In my case, a big old push came in 1962. I was twenty-two and I represented the Muswell Hill Players at the Hornsey Drama Festival. I won Best Supporting Actor that weekend
– the first time I had ever won an individual award for my acting. I still have the trophy – a medallion of an angel waving some laurels around, attached to a simple wooden plaque, about four inches tall. The head judge at the festival was André van Gyseghem, a very distinguished man of the theatre who did lots of television work in the sixties. (Among many other things, he appeared in
The Saint
with Roger Moore and was Number Two in the great Patrick McGoohan series
The Prisoner
.) And in his commendation during the prizegiving, he stood up and told the room that, hesitant though he always was to encourage people to take up acting for a living, he would have absolutely no hesitation recommending me for a career as a professional. Such a public endorsement from such a qualified source really boosted my confidence.

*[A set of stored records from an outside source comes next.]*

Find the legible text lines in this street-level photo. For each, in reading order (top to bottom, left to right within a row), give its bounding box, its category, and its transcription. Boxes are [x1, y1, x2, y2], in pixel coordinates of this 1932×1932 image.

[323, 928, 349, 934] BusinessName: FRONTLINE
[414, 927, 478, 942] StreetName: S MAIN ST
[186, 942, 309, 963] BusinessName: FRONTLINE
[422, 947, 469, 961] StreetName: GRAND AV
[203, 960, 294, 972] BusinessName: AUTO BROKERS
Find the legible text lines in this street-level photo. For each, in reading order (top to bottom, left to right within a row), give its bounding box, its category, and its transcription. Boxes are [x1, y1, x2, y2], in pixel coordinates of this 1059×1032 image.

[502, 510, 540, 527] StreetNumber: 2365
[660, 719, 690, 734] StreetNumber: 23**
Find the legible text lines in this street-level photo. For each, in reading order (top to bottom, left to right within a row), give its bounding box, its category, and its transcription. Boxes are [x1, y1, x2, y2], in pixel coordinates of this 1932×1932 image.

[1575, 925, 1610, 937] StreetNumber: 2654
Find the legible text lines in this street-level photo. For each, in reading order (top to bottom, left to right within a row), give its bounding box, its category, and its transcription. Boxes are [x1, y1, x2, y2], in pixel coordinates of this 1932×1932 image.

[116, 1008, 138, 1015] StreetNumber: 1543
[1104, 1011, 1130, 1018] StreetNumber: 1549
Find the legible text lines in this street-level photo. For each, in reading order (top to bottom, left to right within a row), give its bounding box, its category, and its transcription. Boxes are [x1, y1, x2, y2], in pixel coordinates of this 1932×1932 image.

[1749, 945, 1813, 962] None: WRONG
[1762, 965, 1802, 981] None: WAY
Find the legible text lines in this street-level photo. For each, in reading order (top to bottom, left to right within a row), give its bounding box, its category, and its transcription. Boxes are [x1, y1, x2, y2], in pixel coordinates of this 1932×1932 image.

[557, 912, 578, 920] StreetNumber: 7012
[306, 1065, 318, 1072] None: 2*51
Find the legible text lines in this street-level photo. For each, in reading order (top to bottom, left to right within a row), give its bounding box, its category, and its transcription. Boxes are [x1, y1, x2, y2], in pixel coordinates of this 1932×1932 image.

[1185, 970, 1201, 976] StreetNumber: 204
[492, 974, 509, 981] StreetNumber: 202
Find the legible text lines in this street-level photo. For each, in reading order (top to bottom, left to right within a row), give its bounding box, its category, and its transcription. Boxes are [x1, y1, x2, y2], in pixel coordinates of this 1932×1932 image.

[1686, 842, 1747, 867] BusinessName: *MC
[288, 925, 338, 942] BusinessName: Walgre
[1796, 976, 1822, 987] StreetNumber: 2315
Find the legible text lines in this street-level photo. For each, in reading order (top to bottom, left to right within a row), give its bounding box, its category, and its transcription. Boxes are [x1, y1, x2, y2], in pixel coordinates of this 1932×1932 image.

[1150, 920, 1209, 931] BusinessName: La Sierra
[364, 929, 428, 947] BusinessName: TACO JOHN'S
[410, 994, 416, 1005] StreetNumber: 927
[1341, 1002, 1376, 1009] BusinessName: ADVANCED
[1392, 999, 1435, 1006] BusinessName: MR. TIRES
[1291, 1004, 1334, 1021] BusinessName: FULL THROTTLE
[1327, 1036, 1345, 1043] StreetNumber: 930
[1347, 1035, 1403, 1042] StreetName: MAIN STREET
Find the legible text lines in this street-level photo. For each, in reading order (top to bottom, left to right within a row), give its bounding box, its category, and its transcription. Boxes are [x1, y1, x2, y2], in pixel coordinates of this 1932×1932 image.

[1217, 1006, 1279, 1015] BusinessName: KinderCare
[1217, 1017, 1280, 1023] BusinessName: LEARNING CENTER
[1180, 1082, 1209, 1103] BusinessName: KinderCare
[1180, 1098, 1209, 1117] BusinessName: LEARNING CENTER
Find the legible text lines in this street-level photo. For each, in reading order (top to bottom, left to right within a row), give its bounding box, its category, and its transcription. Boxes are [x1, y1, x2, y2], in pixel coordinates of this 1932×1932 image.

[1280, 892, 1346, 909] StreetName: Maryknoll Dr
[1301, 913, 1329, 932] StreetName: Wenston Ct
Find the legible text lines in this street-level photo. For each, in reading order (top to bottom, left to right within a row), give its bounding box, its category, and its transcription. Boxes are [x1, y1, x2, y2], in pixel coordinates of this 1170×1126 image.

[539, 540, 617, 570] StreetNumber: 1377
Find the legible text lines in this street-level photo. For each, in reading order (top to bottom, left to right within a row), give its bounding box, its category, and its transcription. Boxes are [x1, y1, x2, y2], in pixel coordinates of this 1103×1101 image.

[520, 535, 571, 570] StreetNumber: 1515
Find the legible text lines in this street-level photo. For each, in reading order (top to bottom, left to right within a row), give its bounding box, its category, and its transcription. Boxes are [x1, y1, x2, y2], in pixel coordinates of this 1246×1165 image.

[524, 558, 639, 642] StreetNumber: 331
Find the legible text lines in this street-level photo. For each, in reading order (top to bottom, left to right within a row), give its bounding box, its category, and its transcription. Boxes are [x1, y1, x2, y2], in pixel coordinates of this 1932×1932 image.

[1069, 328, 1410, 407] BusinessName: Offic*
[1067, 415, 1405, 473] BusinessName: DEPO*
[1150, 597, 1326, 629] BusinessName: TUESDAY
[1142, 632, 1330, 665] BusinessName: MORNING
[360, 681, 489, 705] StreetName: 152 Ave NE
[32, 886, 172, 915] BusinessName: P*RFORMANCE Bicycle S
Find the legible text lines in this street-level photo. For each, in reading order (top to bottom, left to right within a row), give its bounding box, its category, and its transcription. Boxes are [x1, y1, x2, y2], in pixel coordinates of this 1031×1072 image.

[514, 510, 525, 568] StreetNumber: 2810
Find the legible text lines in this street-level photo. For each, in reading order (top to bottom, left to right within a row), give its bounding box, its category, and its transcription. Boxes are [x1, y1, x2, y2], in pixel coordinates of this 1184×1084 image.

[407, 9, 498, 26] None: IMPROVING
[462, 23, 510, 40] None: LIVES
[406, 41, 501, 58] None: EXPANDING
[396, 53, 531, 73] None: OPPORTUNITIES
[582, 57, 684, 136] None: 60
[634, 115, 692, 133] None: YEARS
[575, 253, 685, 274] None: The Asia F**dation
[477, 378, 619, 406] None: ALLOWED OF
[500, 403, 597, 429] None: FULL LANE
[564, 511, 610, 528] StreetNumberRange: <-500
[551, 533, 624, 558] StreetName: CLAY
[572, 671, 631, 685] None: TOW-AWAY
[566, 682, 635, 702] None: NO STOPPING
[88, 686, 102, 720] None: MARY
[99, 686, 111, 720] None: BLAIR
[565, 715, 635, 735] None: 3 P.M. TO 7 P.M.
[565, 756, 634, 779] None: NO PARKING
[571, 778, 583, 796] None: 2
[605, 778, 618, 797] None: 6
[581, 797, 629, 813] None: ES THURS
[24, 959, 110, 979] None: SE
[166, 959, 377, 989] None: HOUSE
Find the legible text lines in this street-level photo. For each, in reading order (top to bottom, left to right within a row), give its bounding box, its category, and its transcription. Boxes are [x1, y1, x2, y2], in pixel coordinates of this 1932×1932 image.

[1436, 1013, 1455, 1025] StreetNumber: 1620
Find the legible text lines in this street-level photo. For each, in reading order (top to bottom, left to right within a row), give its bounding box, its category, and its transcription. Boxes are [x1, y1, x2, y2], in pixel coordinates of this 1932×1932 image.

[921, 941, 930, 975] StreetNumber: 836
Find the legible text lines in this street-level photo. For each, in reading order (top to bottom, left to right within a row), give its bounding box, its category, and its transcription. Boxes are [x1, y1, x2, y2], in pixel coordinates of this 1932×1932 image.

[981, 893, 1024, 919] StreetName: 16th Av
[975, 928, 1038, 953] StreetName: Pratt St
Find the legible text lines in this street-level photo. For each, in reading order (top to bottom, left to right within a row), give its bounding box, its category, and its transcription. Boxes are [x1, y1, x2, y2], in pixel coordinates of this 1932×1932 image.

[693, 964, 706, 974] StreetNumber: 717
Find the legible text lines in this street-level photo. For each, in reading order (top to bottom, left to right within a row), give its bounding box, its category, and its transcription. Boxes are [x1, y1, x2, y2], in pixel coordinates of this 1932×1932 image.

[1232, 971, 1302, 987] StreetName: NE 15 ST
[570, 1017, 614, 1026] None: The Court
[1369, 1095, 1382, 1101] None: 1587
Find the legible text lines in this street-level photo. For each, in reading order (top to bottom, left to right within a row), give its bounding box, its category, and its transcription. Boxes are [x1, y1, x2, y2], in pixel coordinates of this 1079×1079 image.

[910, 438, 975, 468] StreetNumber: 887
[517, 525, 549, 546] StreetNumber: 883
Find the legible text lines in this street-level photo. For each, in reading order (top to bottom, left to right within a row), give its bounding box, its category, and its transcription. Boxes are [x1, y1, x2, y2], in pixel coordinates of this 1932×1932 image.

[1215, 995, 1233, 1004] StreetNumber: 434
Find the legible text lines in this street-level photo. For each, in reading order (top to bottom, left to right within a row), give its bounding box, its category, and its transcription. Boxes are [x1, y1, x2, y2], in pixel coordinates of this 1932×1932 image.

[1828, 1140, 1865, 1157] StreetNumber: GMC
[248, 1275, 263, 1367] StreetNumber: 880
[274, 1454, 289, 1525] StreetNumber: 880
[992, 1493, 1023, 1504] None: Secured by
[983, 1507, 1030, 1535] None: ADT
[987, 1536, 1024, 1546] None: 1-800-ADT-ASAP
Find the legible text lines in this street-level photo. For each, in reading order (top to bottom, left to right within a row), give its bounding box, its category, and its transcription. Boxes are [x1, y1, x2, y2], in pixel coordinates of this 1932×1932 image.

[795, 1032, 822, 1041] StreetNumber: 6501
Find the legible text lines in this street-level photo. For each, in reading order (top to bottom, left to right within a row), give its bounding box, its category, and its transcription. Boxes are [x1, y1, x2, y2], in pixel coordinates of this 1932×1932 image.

Who would have thought that twenty-five years after André van Gyseghem gave me his blessing, I would know the glory of hearing my name called from the stage of the Grosvenor Hotel ballroom, of rising from my seat, dressed in black-tie finery, and of working my way through tables crammed with the great and good of British entertainment? And then of climbing the steps, with my legs almost giving way underneath me, to receive the 1987 BAFTA TV award for Best Actor, for my role as Scullion the Head Porter in the drama
Porterhouse Blue
?

Yet that simple small plaque, presented in those far humbler circumstances in Hornsey, will always mean … well, quite a lot less, actually, now I come to think of it.

But you’ve got to start somewhere – and to be honest, it was a good start. That prize in Hornsey was definitely another coin-drop moment.